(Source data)
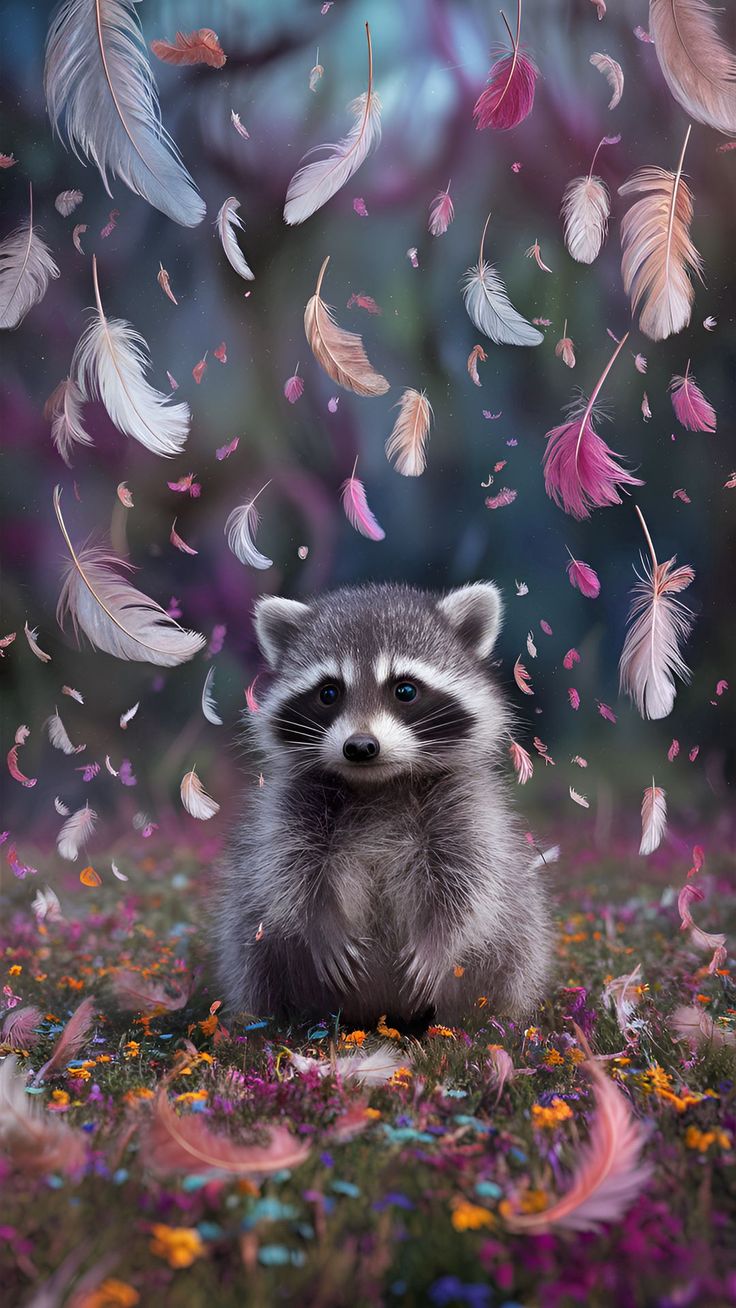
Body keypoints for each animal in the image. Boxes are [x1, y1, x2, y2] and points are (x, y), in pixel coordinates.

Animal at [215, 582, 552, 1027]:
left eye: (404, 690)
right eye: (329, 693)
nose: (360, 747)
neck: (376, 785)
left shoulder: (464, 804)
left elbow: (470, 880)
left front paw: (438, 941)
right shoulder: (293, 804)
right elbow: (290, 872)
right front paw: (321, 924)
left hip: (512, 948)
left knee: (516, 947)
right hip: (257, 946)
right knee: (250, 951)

__Task item__
Word for word, repeat each record above; leave out every picture.

__Exercise response__
Body keypoints for each animal in the image. Boxes are [x1, y1, x2, y2] and points are (x, y), in pixel coordinates.

Animal at [215, 582, 552, 1027]:
left eye: (404, 690)
right eye: (329, 693)
nose: (360, 747)
neck: (376, 785)
left shoulder: (464, 804)
left elbow: (470, 880)
left front paw: (438, 941)
right shoulder: (293, 804)
right elbow: (290, 872)
right front paw: (321, 924)
left hip: (512, 948)
left knee: (516, 947)
right hip: (257, 946)
right knee: (250, 951)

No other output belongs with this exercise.